• [Passage shown]
Input distribution and black box model

First of all, I would like to thank the people who developed wonderful software.

Chemical engineer believe that designing with uncertainty is essential because there is uncertainty in the input data, which affects the quality of the product.

Originally, neural nets were used to predict product performance. But I was fascinated by PCE’s ability to derive similar predictive performance with a small dataset.

What I want to do is use PCE as a predictor for the black box model.
So I am studying using uqlab example.


In the X data used in the example above, the third row(A1) has a minimum value of 0.001513 and a maximum value of 0.002611.
In the example code, the variable A1 is saved as shown below.

InputOpts.Marginals(3).Type = ‘Lognormal’
InputOpts.Marginals(3).Moments = [2.0e-3 2.0e-4]

  1. Can i know if the distribution is Lognormal by plotting the data? if the distribution of the data is not a known distribution like Lognormal or Gaussian, how do i enter the distribution?

  2. I think Moments should be entered considering the maximum and minimum values of the data.
    I am wondering why Moments is [2.0e-3 2.0e-4] in the above problem.

  3. [Additional question] Neural net trains the model with training data and evaluates the model with test data. In this example, do i think that the total of 10200 data is divided into 200 training data and 10000 test data? If yes, is there a ratio of dividing the number of data?

X 200 * 10 double, Y 200 * 1 double
Xval 10000 * 10 double, Y 10000 * 1 double

  1. [Additional question]
    The average of Y is -0.0794. If we assume that the system is reliable when Y is less than -0.1, can i determine the condition of the input variables at that time?


  1. [Additional question] Neural nets can create new functions that approximate underlying functions through weights and biases, and can be optimized through those functions. Is it possible to optimize using PCE like this?

  2. [Additional question] Is it possible to predict any single input data set using the PCE model?
    (pointwise prediction)
    [1, 2, 0,1 0.2]-> PCE Model-> [?]
    (4 dimension input)

Hi @Chemicaleng,

Thanks for your nice compliment to UQLab and welcome to UQWorld! :slight_smile:

Indeed, PCE perform quite well when compared to other machine learning methods such as neural networks or SVR (see e.g. Torre et al 2019, Timpe et al 2020). May I ask which publications you have read that inspired you to try PCE on your data?

Let me try to answer your many questions:

You can never be sure about the distribution of your data (unless you have generated it yourself from a known distribution). Choosing the input distribution is a modelling decision. You can decide based on looking at the histograms or plotmatrix, based on prior knowledge on bounds and moments, and/or based on physical reasoning. And/or you can use advanced mathematical techniques to select a distribution and parameters that fit the data best, which is easy with UQLab’s statistical inference module.

In the field InputOpts.Marginals(i).Moments you specify the mean, the standard deviation, and possibly higher order moments of the distribution (see e.g. section of the input manual). The choice of these specific values for the moments of A1 is a modelling decision.

In this example, the training set (X,Y) contains 200 points, and the validation data set (Xval, Yval) contains 10000 points. The truss model is a toy problem, and it is cheap to generate a large validation set. We need the validation set here in order to demonstrate how the PCE performs on previously unseen data.

• [Dataset excerpts]
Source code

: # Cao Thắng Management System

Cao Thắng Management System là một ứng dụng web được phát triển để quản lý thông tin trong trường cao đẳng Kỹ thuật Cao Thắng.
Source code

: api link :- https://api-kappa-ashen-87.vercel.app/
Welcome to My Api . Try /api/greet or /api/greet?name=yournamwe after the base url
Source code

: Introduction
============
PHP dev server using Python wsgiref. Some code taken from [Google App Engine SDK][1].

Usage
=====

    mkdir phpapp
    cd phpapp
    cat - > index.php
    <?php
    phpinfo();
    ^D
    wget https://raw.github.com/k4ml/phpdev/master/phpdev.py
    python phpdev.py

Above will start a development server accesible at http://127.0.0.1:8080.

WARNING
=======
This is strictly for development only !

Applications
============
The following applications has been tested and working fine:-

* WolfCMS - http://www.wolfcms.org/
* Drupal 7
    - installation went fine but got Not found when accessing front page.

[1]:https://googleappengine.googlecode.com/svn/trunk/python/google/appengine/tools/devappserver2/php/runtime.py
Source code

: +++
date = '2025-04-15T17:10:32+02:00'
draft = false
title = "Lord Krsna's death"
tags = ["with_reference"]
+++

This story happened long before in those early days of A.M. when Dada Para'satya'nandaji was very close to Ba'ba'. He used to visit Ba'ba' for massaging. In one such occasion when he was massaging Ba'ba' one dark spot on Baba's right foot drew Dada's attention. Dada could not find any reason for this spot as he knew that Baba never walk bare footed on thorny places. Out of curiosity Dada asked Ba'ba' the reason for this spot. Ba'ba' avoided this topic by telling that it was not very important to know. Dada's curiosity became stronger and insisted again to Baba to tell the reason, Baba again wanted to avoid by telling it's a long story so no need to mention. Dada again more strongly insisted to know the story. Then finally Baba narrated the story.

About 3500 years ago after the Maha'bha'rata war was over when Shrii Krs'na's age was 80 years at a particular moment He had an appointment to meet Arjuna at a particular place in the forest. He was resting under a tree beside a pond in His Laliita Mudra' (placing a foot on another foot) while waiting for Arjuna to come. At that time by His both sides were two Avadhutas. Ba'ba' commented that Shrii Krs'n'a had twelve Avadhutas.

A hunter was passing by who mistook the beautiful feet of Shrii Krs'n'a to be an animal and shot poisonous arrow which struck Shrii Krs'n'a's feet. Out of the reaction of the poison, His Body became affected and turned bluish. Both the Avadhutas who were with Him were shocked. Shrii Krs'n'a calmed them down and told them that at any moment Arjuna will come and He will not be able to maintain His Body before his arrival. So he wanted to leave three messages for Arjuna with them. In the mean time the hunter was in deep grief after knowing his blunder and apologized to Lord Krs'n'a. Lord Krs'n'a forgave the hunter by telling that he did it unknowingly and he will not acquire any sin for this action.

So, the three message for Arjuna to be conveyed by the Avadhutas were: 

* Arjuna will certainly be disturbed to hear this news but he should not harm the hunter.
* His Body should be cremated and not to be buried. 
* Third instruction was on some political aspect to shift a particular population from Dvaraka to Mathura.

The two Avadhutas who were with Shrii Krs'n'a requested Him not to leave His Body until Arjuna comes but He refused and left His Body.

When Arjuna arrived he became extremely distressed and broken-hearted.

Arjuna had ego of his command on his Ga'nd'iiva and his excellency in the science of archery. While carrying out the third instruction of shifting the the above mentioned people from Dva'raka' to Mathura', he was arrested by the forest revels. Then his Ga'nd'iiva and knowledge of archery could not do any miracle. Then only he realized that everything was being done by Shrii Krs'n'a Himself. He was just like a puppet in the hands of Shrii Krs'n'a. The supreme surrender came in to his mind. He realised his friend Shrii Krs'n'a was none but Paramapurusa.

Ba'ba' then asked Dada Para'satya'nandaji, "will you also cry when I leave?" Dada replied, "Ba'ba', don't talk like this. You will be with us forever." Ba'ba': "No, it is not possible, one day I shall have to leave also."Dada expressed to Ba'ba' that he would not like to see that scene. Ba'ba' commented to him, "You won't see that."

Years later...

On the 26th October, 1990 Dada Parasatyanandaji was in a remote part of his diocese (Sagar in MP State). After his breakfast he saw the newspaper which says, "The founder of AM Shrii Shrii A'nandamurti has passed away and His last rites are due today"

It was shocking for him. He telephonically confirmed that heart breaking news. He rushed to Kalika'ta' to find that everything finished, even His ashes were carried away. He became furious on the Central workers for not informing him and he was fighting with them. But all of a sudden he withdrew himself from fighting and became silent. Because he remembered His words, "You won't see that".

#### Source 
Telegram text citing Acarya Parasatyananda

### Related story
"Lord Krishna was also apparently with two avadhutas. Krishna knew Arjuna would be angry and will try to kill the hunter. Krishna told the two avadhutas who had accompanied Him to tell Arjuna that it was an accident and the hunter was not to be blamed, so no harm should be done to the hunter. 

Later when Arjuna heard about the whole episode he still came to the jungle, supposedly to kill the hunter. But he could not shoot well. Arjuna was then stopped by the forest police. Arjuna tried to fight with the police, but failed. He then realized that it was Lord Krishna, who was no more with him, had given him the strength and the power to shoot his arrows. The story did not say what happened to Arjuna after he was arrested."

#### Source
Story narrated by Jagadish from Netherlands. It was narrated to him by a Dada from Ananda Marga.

• [Activities]
• A. Write out the UQLab forum thread from "Input distribution and" to "a small dataset.".
• B. According to the reply in the UQLab forum thread, what is specified in the field InputOpts.Marginals(i).Moments?
Rely only on the UQLab forum thread for these.

• [Answers to the tasks]
• A.
Input distribution and black box model

First of all, I would like to thank the people who developed wonderful software.

Chemical engineer believe that designing with uncertainty is essential because there is uncertainty in the input data, which affects the quality of the product.

Originally, neural nets were used to predict product performance. But I was fascinated by PCE’s ability to derive similar predictive performance with a small dataset.

• B. The mean, the standard deviation, and possibly higher order moments of the distribution.